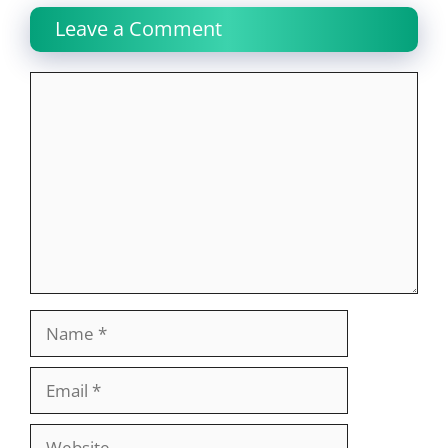
Leave a Comment
Comment
Name
Email
Website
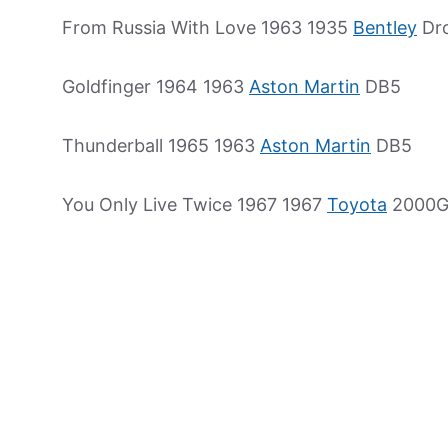
From Russia With Love 1963 1935
Bentley
Dr
Goldfinger 1964 1963
Aston Martin
DB5
Thunderball 1965 1963
Aston Martin
DB5
You Only Live Twice 1967 1967
Toyota
2000G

──────────────────────────────

● **Your task**
Revise the text of the data above so that every occurrence of "Aston Martin" reads "ASTON MARTIN", leaving all other text unchanged. Do not include the pictures in your response.

● **Answer section**
Leave a Comment
Comment
Name
Email
Website
From Russia With Love 1963 1935
Bentley
Dr
Goldfinger 1964 1963
ASTON MARTIN
DB5
Thunderball 1965 1963
ASTON MARTIN
DB5
You Only Live Twice 1967 1967
Toyota
2000G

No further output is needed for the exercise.